[Exercise inputs Boundary: Start]

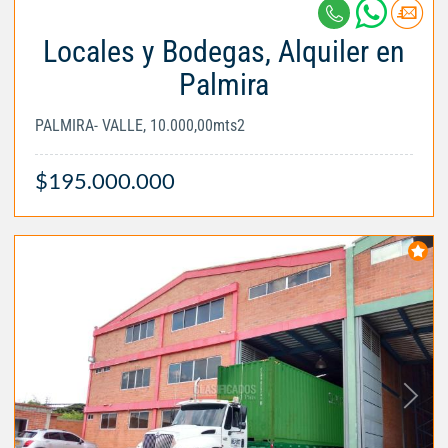
Locales y Bodegas, Alquiler en
Palmira
PALMIRA- VALLE, 10.000,00mts2
$195.000.000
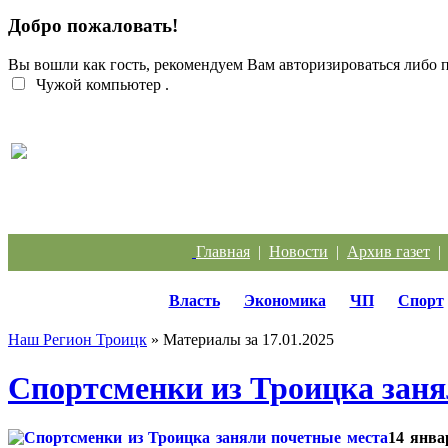
Добро пожаловать!
Вы вошли как гость, рекомендуем Вам авторизироваться либо
Чужой компьютер
.
Перебои с электроэнергией случаются систематич
Главная
|
Новости
|
Архив газет
Власть
Экономика
ЧП
Спорт
Наш Регион Троицк
» Материалы за 17.01.2025
Спортсменки из Троицка заня
14 янва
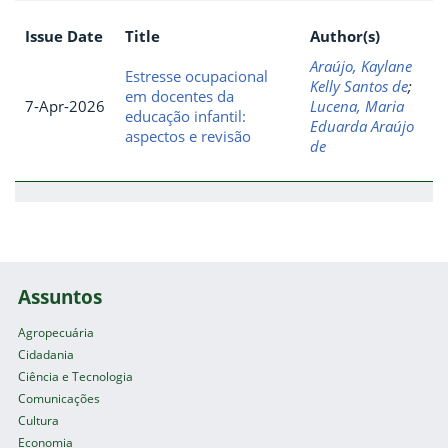
Issue Date
Title
Author(s)
Araújo, Kaylane
Estresse ocupacional
Kelly Santos de
;
em docentes da
7-Apr-2026
Lucena, Maria
educação infantil:
Eduarda Araújo
aspectos e revisão
de
Assuntos
Agropecuária
Cidadania
Ciência e Tecnologia
Comunicações
Cultura
Economia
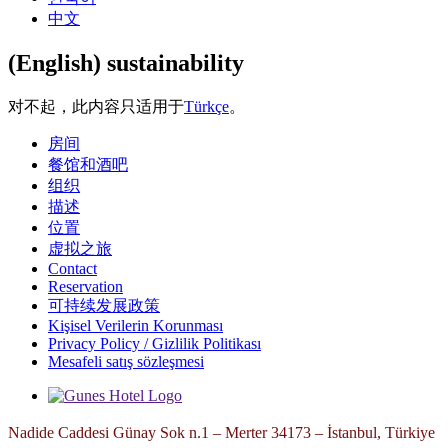
中文
(English) sustainability
对不起，此内容只适用于
Türkçe
。
房间
餐馆和酒吧
组织
描述
位置
虚拟之旅
Contact
Reservation
可持续发展政策
Kişisel Verilerin Korunması
Privacy Policy / Gizlilik Politikası
Mesafeli satış sözleşmesi
Nadide Caddesi Günay Sok n.1 – Merter 34173 – İstanbul, Türkiye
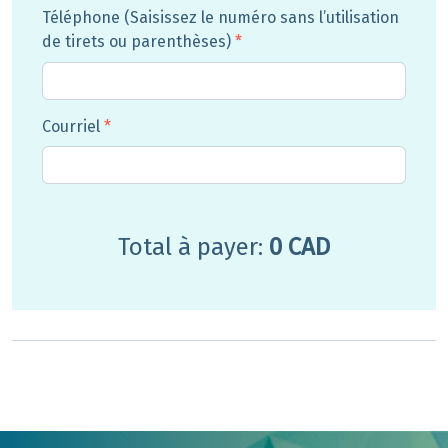
Téléphone (Saisissez le numéro sans l’utilisation
de tirets ou parenthèses)
*
Courriel
*
Total à payer:
0 CAD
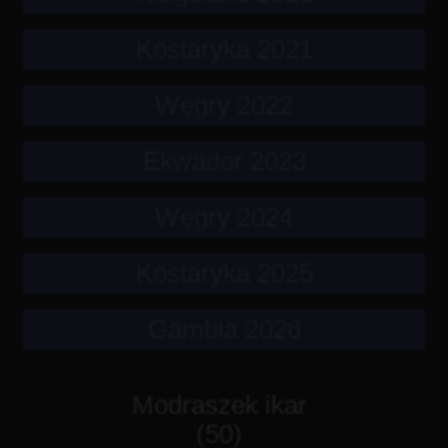
Kostaryka 2021
Węgry 2022
Ekwador 2023
Węgry 2024
Kostaryka 2025
Gambia 2026
Modraszek ikar
(50)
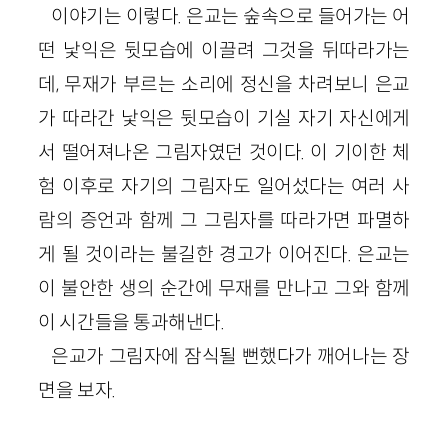
이야기는 이렇다. 은교는 숲속으로 들어가는 어
떤 낯익은 뒷모습에 이끌려 그것을 뒤따라가는
데, 무재가 부르는 소리에 정신을 차려보니 은교
가 따라간 낯익은 뒷모습이 기실 자기 자신에게
서 떨어져나온 그림자였던 것이다. 이 기이한 체
험 이후로 자기의 그림자도 일어섰다는 여러 사
람의 증언과 함께 그 그림자를 따라가면 파멸하
게 될 것이라는 불길한 경고가 이어진다. 은교는
이 불안한 생의 순간에 무재를 만나고 그와 함께
이 시간들을 통과해낸다.
은교가 그림자에 잠식될 뻔했다가 깨어나는 장
면을 보자.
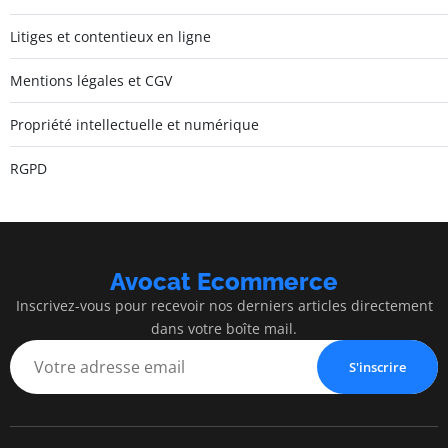
Litiges et contentieux en ligne
Mentions légales et CGV
Propriété intellectuelle et numérique
RGPD
Avocat Ecommerce
Inscrivez-vous pour recevoir nos derniers articles directement
dans votre boîte mail.
S'inscrire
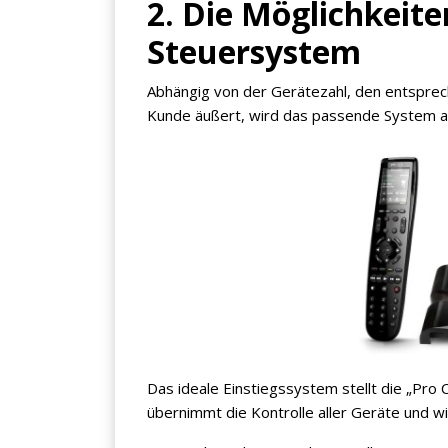
2. Die Möglichkeite
Steuersystem
Abhängig von der Gerätezahl, den entspre
Kunde äußert, wird das passende System a
Das ideale Einstiegssystem stellt die „Pro
übernimmt die Kontrolle aller Geräte und w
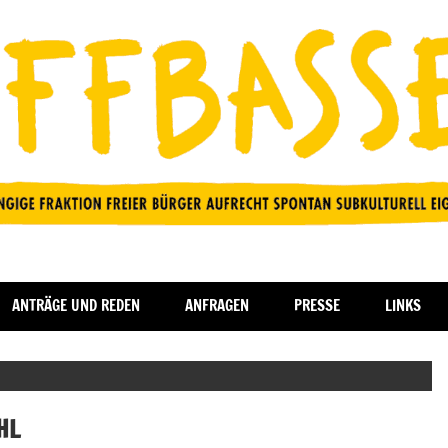
ANTRÄGE UND REDEN
ANFRAGEN
PRESSE
LINKS
HL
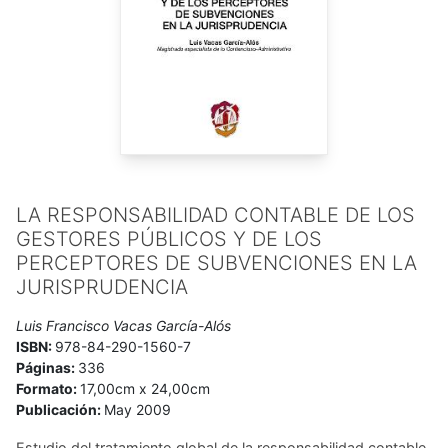
LA RESPONSABILIDAD CONTABLE DE LOS
GESTORES PÚBLICOS Y DE LOS
PERCEPTORES DE SUBVENCIONES EN LA
JURISPRUDENCIA
Luis Francisco Vacas García-Alós
ISBN:
978-84-290-1560-7
Páginas:
336
Formato:
17,00cm x 24,00cm
Publicación:
May 2009
Estudio del tratamiento global de la responsabilidad contable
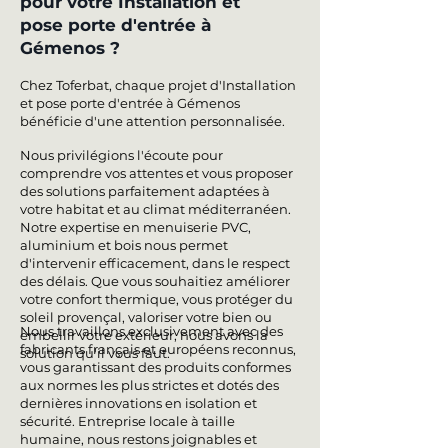
pour votre Installation et
pose porte d'entrée à
Gémenos ?
Chez Toferbat, chaque projet d'Installation
et pose porte d'entrée à Gémenos
bénéficie d'une attention personnalisée.
Nous privilégions l'écoute pour
comprendre vos attentes et vous proposer
des solutions parfaitement adaptées à
votre habitat et au climat méditerranéen.
Notre expertise en menuiserie PVC,
aluminium et bois nous permet
d'intervenir efficacement, dans le respect
des délais. Que vous souhaitiez améliorer
votre confort thermique, vous protéger du
soleil provençal, valoriser votre bien ou
Nous travaillons exclusivement avec des
embellir votre extérieur, nous avons la
fabricants français et européens reconnus,
solution qu'il vous faut.
vous garantissant des produits conformes
aux normes les plus strictes et dotés des
dernières innovations en isolation et
sécurité. Entreprise locale à taille
humaine, nous restons joignables et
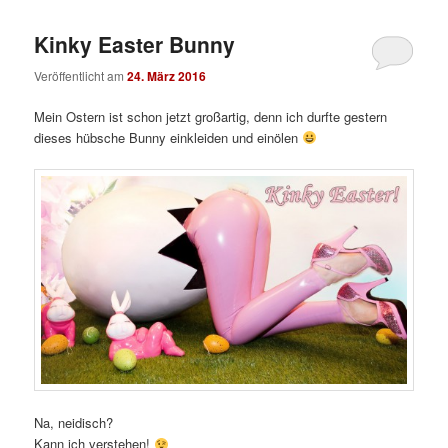
Kinky Easter Bunny
Veröffentlicht am
24. März 2016
Mein Ostern ist schon jetzt großartig, denn ich durfte gestern
dieses hübsche Bunny einkleiden und einölen
Na, neidisch?
Kann ich verstehen!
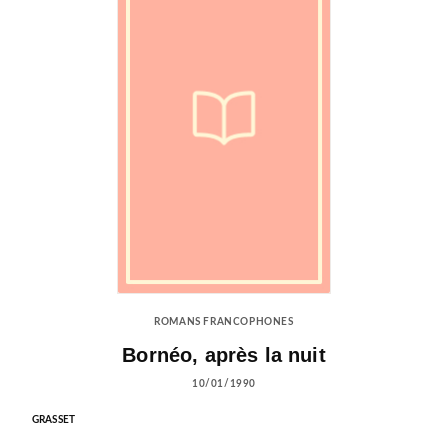
ROMANS FRANCOPHONES
Bornéo, après la nuit
10/01/1990
GRASSET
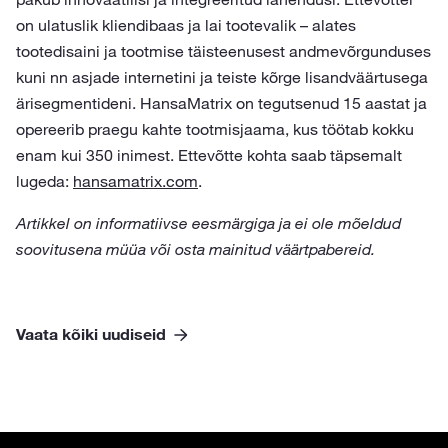
on ulatuslik kliendibaas ja lai tootevalik – alates
tootedisaini ja tootmise täisteenusest andmevõrgunduses
kuni nn asjade internetini ja teiste kõrge lisandväärtusega
ärisegmentideni. HansaMatrix on tegutsenud 15 aastat ja
opereerib praegu kahte tootmisjaama, kus töötab kokku
enam kui 350 inimest. Ettevõtte kohta saab täpsemalt
lugeda:
hansamatrix.com
.
Artikkel on informatiivse eesmärgiga ja ei ole mõeldud
soovitusena müüa või osta mainitud väärtpabereid.
Vaata kõiki uudiseid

[Exercise inputs Boundary: End]

Render the lines of the data above as a Markdown table with the columns Row and Line, beginning with the line containing "on ulatuslik kliendibaas" and continuing through the line containing "Artikkel on informatiivse", and omit any blank lines.

| Row | Line |
|---|---|
| 1 | on ulatuslik kliendibaas ja lai tootevalik – alates |
| 2 | tootedisaini ja tootmise täisteenusest andmevõrgunduses |
| 3 | kuni nn asjade internetini ja teiste kõrge lisandväärtusega |
| 4 | ärisegmentideni. HansaMatrix on tegutsenud 15 aastat ja |
| 5 | opereerib praegu kahte tootmisjaama, kus töötab kokku |
| 6 | enam kui 350 inimest. Ettevõtte kohta saab täpsemalt |
| 7 | lugeda: |
| 8 | hansamatrix.com |
| 9 | . |
| 10 | Artikkel on informatiivse eesmärgiga ja ei ole mõeldud |